With her new body of portraits, Opie appears to be delineating the highly introspective contours of a much smaller, personal community. Yet, she says, there is a difference: "This is no longer about the specificity of identity." Instead, it's about "these moments and things coming together in relationship to the people who come in and out of my life," she says, adding that these works, unlike her early portraits, have no political agenda.

Although this more personal focus may be a departure for Opie, she continues to work in a contrapuntal mode. Alongside the portraits, she has created a series of landscapes, or at least what might be called landscapes. Each of these images was taken at an iconic natural site, but the images are so out of focus that it is impossible to identify the location. This technique contrasts directly with her previous, exquisitely detailed and precisely composed landscapes.
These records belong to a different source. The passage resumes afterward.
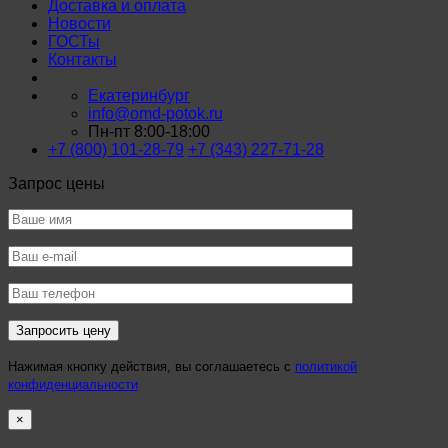
Доставка и оплата
Новости
ГОСТы
Контакты
Екатеринбург
info@omd-potok.ru
Пн-пт 8:00-18:00
+7 (800) 101-28-79
+7 (343) 227-71-28
Запрос цены
Нажимая кнопку действия, вы соглашаетесь с
политикой
конфиденциальности
×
Instead, it captures the impossibility of truly seeing nature. "At this point, most nature is experienced in relationship to a person holding up their cell phone to it and taking a picture and then tweeting that they were there," she says, "By just racking the focus in the lens I'm again asking on a cognitive level for you to fill in the blanks of the experience of nature, or the idea of nature that isn't obtainable in the way that we work as humans anymore."

Familiarity breeds numbness. Picture postcard images are so ubiquitous, we can't appreciate the magnificence of what they capture. The abstract landscapes grew out of a residency in New Zealand, where rainbows were a daily occurrence. "Everywhere I looked in New Zealand there was always rainbows," she says, "And so it was like, how do you even take a rainbow photograph anymore?" By literally turning nature into an abstraction, by making it somewhat strange and unfamiliar, Opie hopes to also restore our experience of wonder and awe.

This emphasis on the act of seeing has always been a part of the photographer's work. "There's a connection back to the history of landscape photography and also that moment of witnessing that is really important to Cathy, and that is really also about the camera as a recording device," says Salvesen, it's "about a moment and about a place that might not exist after that exposure, or certainly won't exist in the same way."